There are some limitations to our study. Theoretically, the improvement in ring study 2 could result from increased experience of pathologist after ring study 1. However, we believe that this is rather unlikely, because the slides used in study 2 were different, there was a considerable ‘wash-out’ time period of several months between both ring studies and the pathologists had not received any feedback on their individual performance in ring study 1. Although the two pathologist groups were not completely identical, a restriction of the ring study 1 evaluation to those 28 pathologists that had participated in both ring studies does not change the results. Furthermore, it should be noted that the two ring studies were based on core biopsies, and some adaptation to large sections might be necessary. In particular, the larger area of these sections might require the evaluation of more regions, in particular in those tumors with a heterogeneous distribution of lymphocytes. In addition, in large tumor sections, it is necessary to exclude central necrotic areas, areas with granulocytes as well as peritumoral stroma from the evaluation. This evalution should be based on the published guidelines that have been prepared by the working group.15

In our ring studies, we have focused on the evaluation of stromal TIL, which are defined as those lymphocytes within the tumor that are located in the stromal tissue next to the tumor-cell nests. Stromal lymphocytes have been selected for evaluation in this study because they are the predominant lymphocytes in breast cancer, and evaluation of these lymphocytes is recommended by the current international guideline.15 Intratumoral lymphocytes that are directly infiltrating the epithelial cell nests were not evaluated, because they typically constitute just a minor fraction of the TIL in breast cancer. Further studies are necessary to evaluation the differences between stromal and intratumoral lymphocytes.

The evaluation of TIL in hematoxylin–eosin slides is a simple approach for evaluating the immune status of an individual tumor. For a more comprehensive approach, it might be necessary to evaluate the relative proportion of specific immune subpopulations as well as the spatial organization of the immune infiltrate, including tertiary lymphoid structures. In a previous study, we have shown that TIL and immune mRNAs were highly correlated.7 The combination of TIL and molecular markers might be particularly interesting for response prediction to promising approaches such as immune-checkpoint blockade in the large group of tumors with intermediate TIL levels.

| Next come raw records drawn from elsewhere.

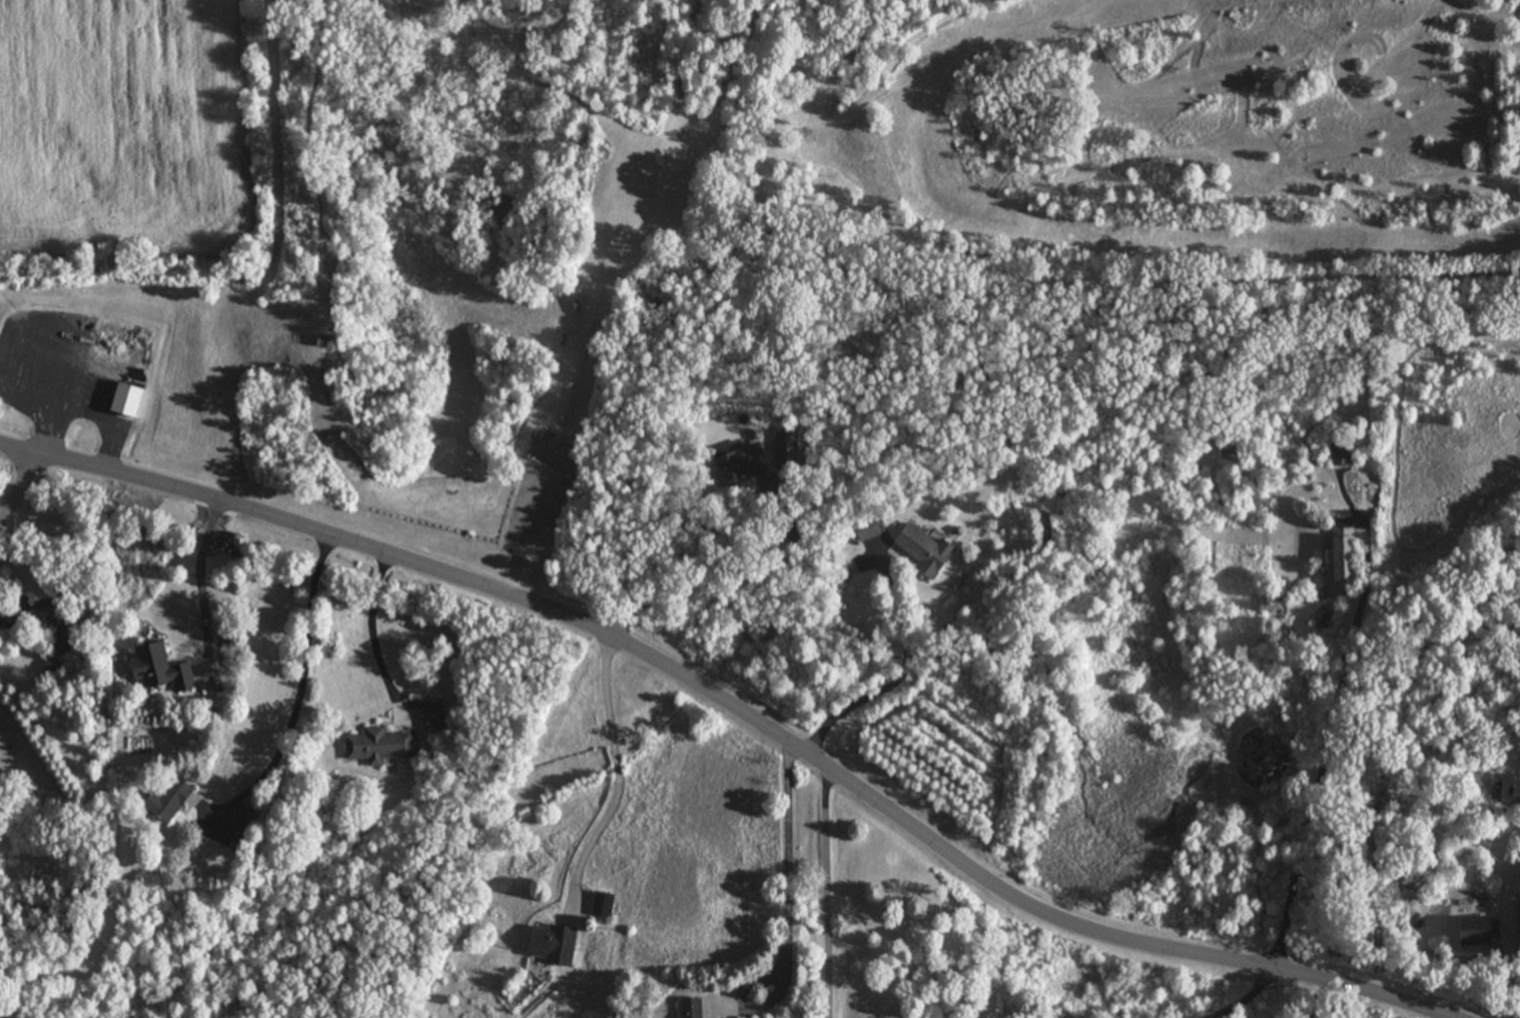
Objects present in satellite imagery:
park: (704, 217)
building: (315, 342)
building: (125, 400)
road: (563, 438)
building: (1340, 454)
building: (739, 464)
road: (23, 504)
building: (864, 530)
building: (922, 551)
building: (1340, 556)
road: (707, 566)
road: (201, 595)
building: (53, 624)
road: (371, 636)
building: (157, 669)
road: (898, 673)
road: (302, 688)
road: (725, 711)
building: (375, 746)
road: (1324, 765)
road: (615, 776)
building: (1504, 788)
building: (162, 800)
building: (243, 825)
road: (787, 876)
road: (824, 896)
building: (599, 905)
building: (1470, 930)
road: (1507, 933)
building: (548, 944)
road: (1233, 1000)
building: (686, 1008)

Multiple scientific publications have reported clinically significant results regarding evaluation of TIL in breast cancer and therapy response, and prognosis.6, 7, 9, 11, 12 Thus, there is a very strong biological basis for the contribution of immunity to therapy response and tumor progression. In a recent commentary,20 it has been emphasized that despite significant clinical results TIL evaluation may not be completely ready for introduction into routine clinical practice due to interobserver variance and the lack of standardization.

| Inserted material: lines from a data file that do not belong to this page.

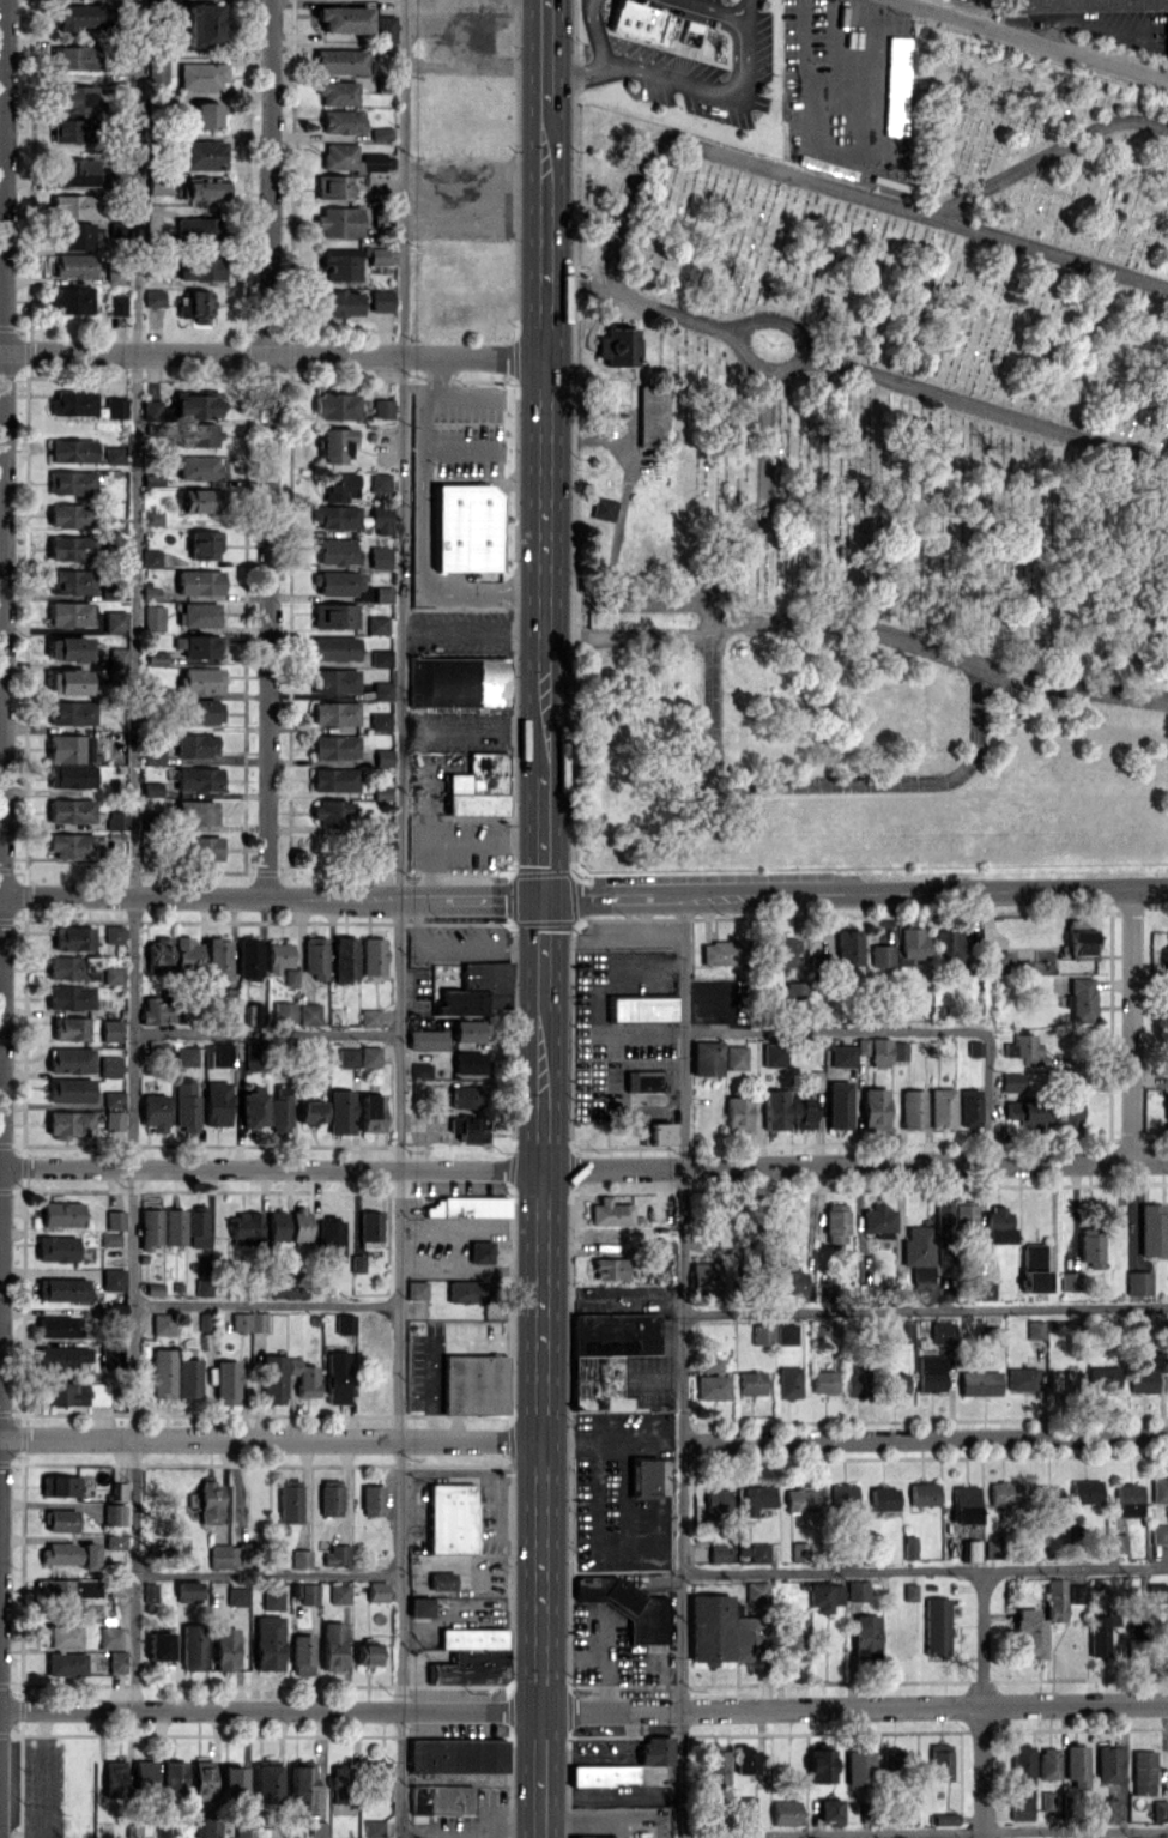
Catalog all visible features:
building: (1083, 5)
road: (739, 6)
building: (76, 16)
building: (343, 18)
building: (641, 21)
building: (204, 23)
building: (384, 28)
road: (1041, 37)
building: (898, 46)
road: (546, 47)
building: (73, 57)
building: (339, 60)
building: (156, 69)
road: (573, 73)
building: (201, 75)
road: (695, 86)
building: (337, 92)
building: (74, 98)
building: (204, 115)
building: (341, 121)
building: (69, 130)
building: (201, 154)
road: (1046, 155)
building: (354, 158)
building: (74, 171)
road: (270, 177)
building: (332, 186)
building: (158, 188)
building: (204, 188)
building: (73, 205)
building: (338, 221)
building: (196, 227)
building: (76, 235)
road: (616, 241)
building: (376, 255)
building: (340, 264)
building: (74, 265)
building: (199, 268)
building: (116, 274)
building: (153, 297)
building: (72, 299)
building: (380, 300)
building: (338, 302)
building: (116, 303)
building: (195, 305)
road: (784, 320)
building: (616, 346)
road: (134, 352)
road: (407, 355)
building: (73, 402)
building: (197, 405)
building: (336, 405)
road: (425, 405)
building: (115, 407)
building: (383, 408)
building: (152, 409)
building: (651, 416)
road: (545, 427)
building: (200, 434)
building: (334, 444)
road: (2, 446)
building: (72, 450)
building: (114, 454)
building: (199, 467)
building: (152, 479)
building: (72, 482)
building: (380, 482)
park: (879, 485)
building: (340, 486)
building: (201, 500)
building: (603, 508)
building: (69, 515)
building: (336, 516)
building: (152, 517)
building: (381, 519)
building: (466, 527)
building: (205, 543)
building: (71, 547)
building: (337, 551)
building: (380, 556)
building: (150, 558)
building: (71, 581)
building: (199, 582)
building: (337, 582)
road: (422, 584)
building: (383, 594)
road: (626, 601)
building: (69, 613)
building: (198, 614)
building: (334, 615)
building: (153, 617)
building: (115, 621)
building: (377, 624)
road: (268, 626)
road: (626, 635)
building: (200, 645)
building: (70, 648)
building: (334, 648)
road: (939, 650)
building: (381, 657)
building: (156, 658)
building: (118, 661)
building: (200, 679)
building: (334, 680)
building: (67, 681)
building: (457, 681)
building: (382, 690)
building: (199, 711)
building: (71, 712)
building: (335, 713)
building: (380, 721)
road: (713, 737)
building: (195, 745)
building: (334, 746)
building: (69, 748)
building: (153, 755)
building: (383, 756)
building: (70, 775)
building: (198, 778)
building: (334, 778)
building: (479, 785)
building: (70, 810)
building: (196, 812)
building: (332, 812)
building: (115, 819)
road: (545, 830)
building: (381, 844)
building: (199, 848)
road: (134, 854)
road: (856, 894)
road: (272, 897)
traffic signals: (545, 899)
road: (400, 919)
building: (113, 933)
building: (73, 937)
road: (459, 942)
building: (911, 943)
building: (1080, 943)
building: (946, 945)
building: (847, 947)
road: (543, 948)
building: (157, 950)
building: (780, 950)
building: (186, 952)
building: (723, 952)
building: (278, 955)
building: (372, 955)
building: (881, 955)
building: (315, 956)
building: (249, 957)
building: (344, 958)
building: (218, 959)
building: (996, 961)
building: (112, 975)
building: (478, 988)
building: (792, 990)
building: (69, 997)
building: (1081, 999)
building: (642, 1008)
building: (156, 1011)
building: (283, 1013)
building: (309, 1013)
building: (255, 1014)
building: (370, 1017)
road: (1130, 1025)
building: (70, 1028)
building: (111, 1030)
road: (267, 1031)
building: (471, 1031)
road: (834, 1031)
building: (427, 1039)
building: (861, 1046)
building: (1026, 1047)
building: (897, 1050)
building: (878, 1051)
building: (773, 1054)
building: (218, 1055)
building: (841, 1055)
building: (185, 1056)
building: (253, 1056)
building: (370, 1056)
building: (347, 1057)
building: (705, 1057)
building: (734, 1057)
building: (70, 1059)
building: (469, 1062)
building: (109, 1066)
building: (421, 1069)
building: (644, 1080)
building: (1015, 1081)
road: (542, 1083)
building: (69, 1089)
building: (465, 1096)
road: (986, 1096)
building: (113, 1098)
building: (216, 1103)
building: (837, 1104)
building: (185, 1106)
building: (253, 1106)
building: (940, 1107)
building: (968, 1107)
building: (1166, 1107)
building: (873, 1108)
building: (912, 1108)
building: (280, 1109)
building: (774, 1109)
building: (1066, 1109)
building: (153, 1111)
building: (311, 1111)
building: (340, 1111)
building: (371, 1113)
building: (737, 1113)
building: (803, 1113)
building: (1023, 1113)
building: (113, 1120)
building: (69, 1123)
building: (468, 1127)
building: (656, 1133)
road: (584, 1169)
building: (609, 1212)
building: (943, 1212)
building: (965, 1213)
building: (61, 1214)
building: (114, 1218)
building: (878, 1218)
building: (299, 1223)
building: (835, 1223)
building: (998, 1223)
building: (244, 1224)
building: (185, 1225)
building: (276, 1225)
building: (369, 1225)
building: (149, 1228)
building: (1152, 1229)
building: (330, 1239)
building: (1090, 1247)
building: (56, 1248)
building: (481, 1251)
building: (919, 1260)
building: (356, 1263)
building: (1033, 1267)
building: (608, 1268)
building: (705, 1277)
building: (112, 1279)
building: (1069, 1281)
building: (794, 1282)
building: (1138, 1282)
building: (203, 1286)
building: (282, 1286)
building: (61, 1288)
building: (416, 1289)
building: (984, 1290)
building: (466, 1291)
road: (265, 1304)
road: (541, 1304)
road: (925, 1310)
building: (248, 1321)
building: (162, 1323)
building: (344, 1323)
building: (58, 1326)
building: (1034, 1329)
building: (903, 1331)
building: (942, 1332)
building: (785, 1333)
building: (762, 1334)
building: (607, 1352)
building: (61, 1357)
building: (710, 1364)
road: (683, 1367)
building: (162, 1372)
building: (930, 1373)
building: (336, 1376)
building: (1146, 1376)
building: (188, 1377)
building: (303, 1377)
building: (1103, 1377)
building: (1022, 1378)
building: (273, 1379)
building: (226, 1381)
building: (789, 1381)
building: (823, 1381)
building: (751, 1382)
building: (979, 1382)
building: (1061, 1382)
building: (473, 1383)
building: (896, 1383)
building: (856, 1385)
building: (711, 1386)
building: (77, 1393)
road: (601, 1438)
road: (926, 1438)
road: (270, 1439)
building: (644, 1478)
building: (59, 1485)
building: (1085, 1490)
building: (1159, 1490)
building: (1004, 1492)
building: (923, 1493)
building: (1049, 1493)
building: (843, 1494)
building: (964, 1495)
building: (330, 1497)
building: (882, 1497)
building: (758, 1498)
building: (800, 1499)
building: (1128, 1499)
building: (371, 1500)
building: (209, 1501)
building: (289, 1501)
building: (716, 1502)
building: (113, 1513)
building: (964, 1515)
building: (450, 1518)
building: (59, 1520)
building: (1159, 1534)
building: (1038, 1536)
building: (113, 1541)
building: (1116, 1542)
building: (909, 1547)
building: (990, 1548)
building: (970, 1549)
building: (759, 1551)
building: (799, 1551)
building: (70, 1554)
building: (337, 1554)
building: (718, 1554)
building: (300, 1558)
road: (925, 1571)
road: (540, 1574)
road: (265, 1575)
building: (441, 1580)
building: (68, 1588)
building: (115, 1588)
building: (187, 1589)
building: (755, 1590)
building: (857, 1590)
building: (376, 1591)
building: (1156, 1592)
building: (308, 1593)
building: (339, 1593)
building: (1076, 1593)
building: (236, 1595)
building: (823, 1596)
building: (272, 1599)
building: (1055, 1599)
building: (419, 1606)
building: (626, 1606)
building: (1139, 1621)
building: (936, 1626)
building: (710, 1628)
building: (865, 1631)
building: (1030, 1632)
building: (1099, 1633)
building: (60, 1636)
building: (109, 1637)
building: (471, 1637)
building: (746, 1638)
building: (793, 1640)
building: (268, 1642)
building: (158, 1646)
building: (192, 1646)
building: (332, 1646)
building: (224, 1648)
building: (367, 1653)
building: (302, 1654)
building: (116, 1661)
building: (65, 1663)
building: (469, 1667)
road: (981, 1704)
road: (584, 1709)
road: (540, 1722)
building: (656, 1750)
building: (456, 1754)
building: (746, 1758)
building: (939, 1761)
building: (1048, 1762)
building: (1107, 1763)
building: (820, 1765)
building: (1075, 1765)
building: (1021, 1766)
building: (716, 1767)
building: (858, 1767)
building: (1142, 1772)
building: (144, 1773)
building: (603, 1774)
building: (173, 1777)
building: (375, 1778)
building: (201, 1779)
building: (115, 1780)
building: (232, 1780)
building: (266, 1781)
building: (341, 1784)
road: (540, 1787)
building: (300, 1789)
building: (441, 1799)
building: (745, 1805)
building: (1020, 1808)
building: (1105, 1809)
building: (1158, 1809)
building: (830, 1810)
building: (785, 1812)
building: (206, 1828)
building: (373, 1828)
building: (317, 1829)
road: (924, 1832)
road: (582, 1833)
road: (1130, 1833)
building: (594, 1837)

With the combined effort of a large international group of breast pathologists that we present here, we believe that this work presents a major step toward resolving these limitations. This opens the way for standardized reporting of tumor immunological parameters in diagnostic clinical practice. The participating pathologists have enthusiastically worked together for improved standardization in their field. Moreover, the experience gained from this approach might be applicable to the standardization of other diagnostic parameters in histopathology.